Dean De Blois: We have to be conscious of the stories and the characters filling those stories.
Fred Seibert: If people want to change the world, they have to make their own films. I've been looking at a lot of indie films, over a thousand, and the people that make them have their own points of view. There are people out there doing it.
Geena: Boys and girls all go to see the same movies, they all share the same sandbox.
[I know the above contains some bits and pieces out of context, and without the ancillary comments from other panelists, but it's meant to give a sense of what was discussed. We then went on to Q&A with the audience, which was more about industry pros making some excellent points rather than really asking questions. The Chicago Tribune sent a reporter and a photographer to the event, so hopefully we'll see their take on the event soon.]
Addendum: If you click on Jenny Lerew's name above, you'll link to her panel recap on "The Blackwing Diaries." I was a little afraid when we posted these notes that, because there were grossly incomplete, they might give a false perception of the event. Given the choice to simply write "You had to be there," or try to provide our own summary of the thoughts and opinions of 7 different people, we chose to give you the notes we had. Unfortunately, those notes contain none of the nuance that one would have felt in person at the discussion, and it's easy for statements to sound harsher in print, or to take on a different valence.
When I first posted this I also failed to emphasize, as I think I've done repeatedly in the comments sections of related posts, that NONE of the women on the panel, or among the commenters in the audience, expressed a sense of having been discriminated against in the industry. Anyone who was expecting male bashing, or complaints about being mistreated by male coworkers or producers, would have been disappointed. The female panelists all expressed great praise and affection for the guys they work with. And several acknowledged that they, like their male counterparts, had themselves often not paid particular attention to creating more and better female characters.
There were also surprisingly few complaints about the system of animated filmmaking.
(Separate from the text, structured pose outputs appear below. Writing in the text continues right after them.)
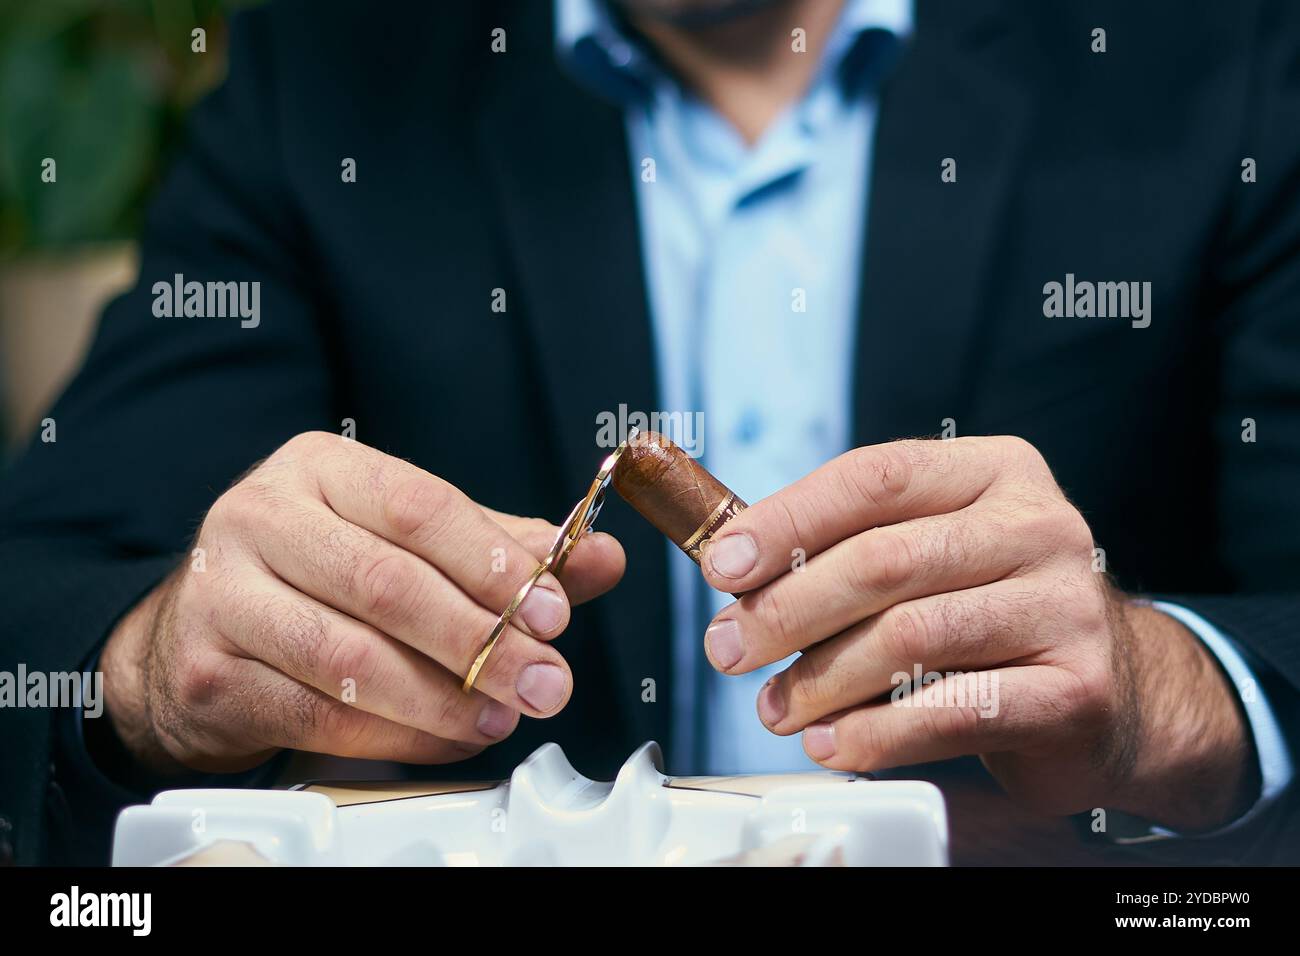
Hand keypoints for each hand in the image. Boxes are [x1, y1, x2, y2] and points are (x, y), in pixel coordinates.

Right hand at [100, 431, 623, 775]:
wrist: (201, 631)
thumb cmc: (323, 575)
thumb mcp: (411, 543)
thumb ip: (504, 548)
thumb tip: (600, 558)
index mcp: (318, 468)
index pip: (417, 506)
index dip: (494, 562)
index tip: (553, 611)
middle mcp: (257, 517)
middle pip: (387, 583)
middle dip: (482, 641)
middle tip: (545, 680)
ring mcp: (222, 596)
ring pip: (351, 657)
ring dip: (444, 698)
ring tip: (501, 715)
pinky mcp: (207, 674)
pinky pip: (319, 714)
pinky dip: (396, 735)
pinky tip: (444, 737)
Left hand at [698, 436, 1256, 831]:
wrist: (1119, 695)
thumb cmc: (991, 615)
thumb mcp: (930, 554)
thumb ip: (845, 547)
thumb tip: (730, 565)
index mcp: (993, 472)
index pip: (874, 477)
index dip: (786, 520)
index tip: (721, 566)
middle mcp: (1039, 525)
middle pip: (884, 559)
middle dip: (786, 609)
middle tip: (728, 649)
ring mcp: (1066, 605)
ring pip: (911, 637)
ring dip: (822, 680)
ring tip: (773, 709)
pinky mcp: (1078, 688)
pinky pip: (953, 712)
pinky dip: (876, 734)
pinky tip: (832, 744)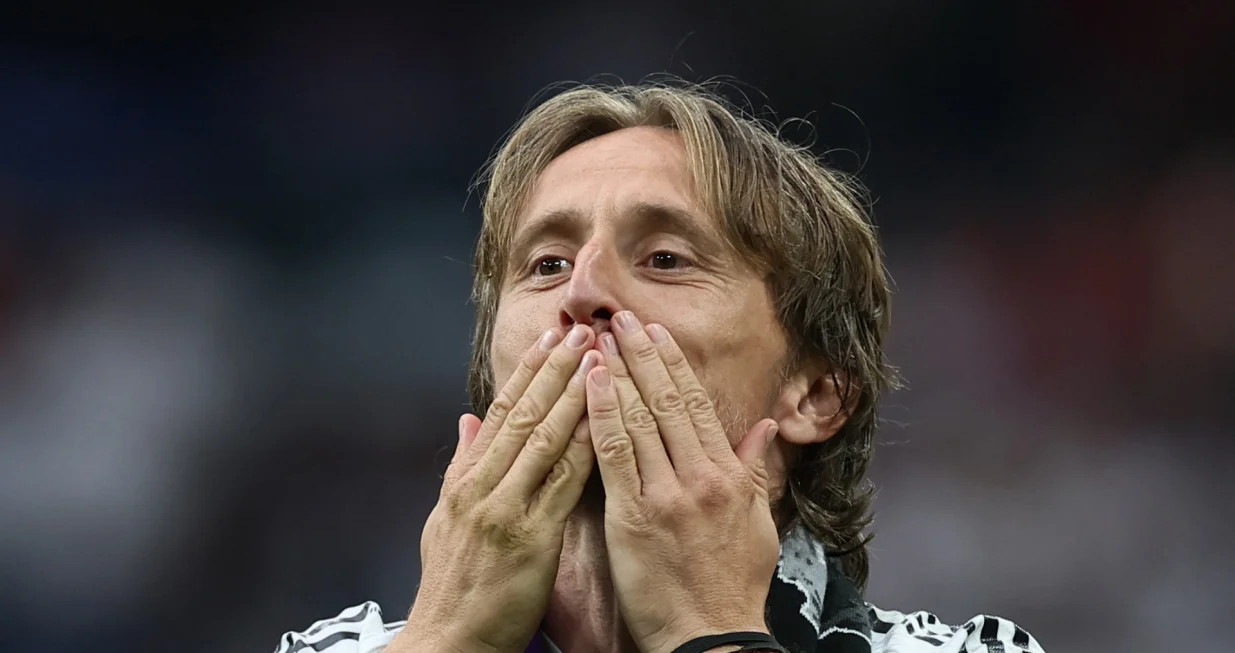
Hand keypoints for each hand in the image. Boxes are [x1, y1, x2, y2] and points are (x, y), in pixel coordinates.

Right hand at [394, 325, 600, 652]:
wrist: (447, 641)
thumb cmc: (452, 587)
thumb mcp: (444, 519)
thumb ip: (462, 467)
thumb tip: (469, 422)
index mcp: (465, 481)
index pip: (502, 413)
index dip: (528, 372)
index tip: (550, 339)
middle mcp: (481, 486)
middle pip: (523, 415)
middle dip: (555, 370)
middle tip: (581, 331)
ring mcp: (503, 509)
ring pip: (542, 439)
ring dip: (572, 394)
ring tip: (596, 358)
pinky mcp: (528, 538)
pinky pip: (560, 482)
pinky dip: (581, 446)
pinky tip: (602, 418)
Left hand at [585, 311, 780, 652]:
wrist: (710, 637)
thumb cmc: (733, 588)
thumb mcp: (758, 527)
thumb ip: (755, 474)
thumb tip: (764, 430)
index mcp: (728, 477)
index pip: (696, 405)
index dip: (673, 365)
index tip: (656, 333)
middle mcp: (700, 477)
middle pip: (666, 401)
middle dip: (642, 355)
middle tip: (621, 318)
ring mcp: (667, 495)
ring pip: (639, 419)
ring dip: (618, 373)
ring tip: (598, 339)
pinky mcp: (635, 517)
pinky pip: (615, 455)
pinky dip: (603, 414)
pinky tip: (590, 384)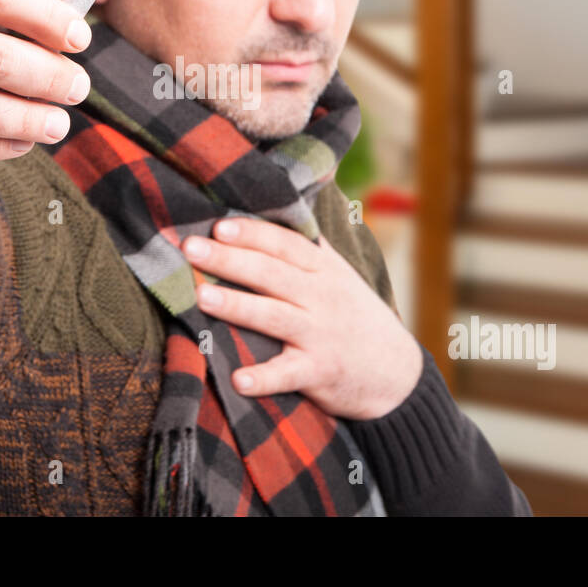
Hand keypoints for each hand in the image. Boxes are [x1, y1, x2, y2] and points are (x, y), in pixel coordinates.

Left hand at [181, 217, 423, 420]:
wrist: (396, 373)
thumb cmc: (354, 316)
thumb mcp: (339, 276)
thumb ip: (307, 249)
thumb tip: (276, 207)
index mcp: (324, 270)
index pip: (284, 244)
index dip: (252, 233)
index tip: (218, 225)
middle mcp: (322, 297)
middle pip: (271, 273)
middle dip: (229, 259)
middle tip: (191, 249)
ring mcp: (321, 335)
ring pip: (274, 316)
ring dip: (238, 306)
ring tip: (202, 296)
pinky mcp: (320, 372)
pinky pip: (288, 374)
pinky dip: (264, 378)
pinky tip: (238, 379)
Despite my proddings, we didn't hear stories of studio execs telling directors and story artists not to create female characters. Instead, the women who spoke during the discussion expressed a lot of pride and satisfaction in their work and the industry in general. There was really no "bashing" at all (well, Fred had some pretty harsh words for some of the powers that be, but he also sees that changing rapidly).
To my ears some of the themes I heard from the female creatives was the need to be more encouraging of other women, especially those thinking of entering the industry; that it would have been very gratifying to have grown up with some female characters to identify with; and that it would be nice to work on films where the female characters aren't usually afterthoughts. I hope some of the others who attended the panel can speak to what they got from the panel in the comments section.
The audience was at capacity even before the panel started.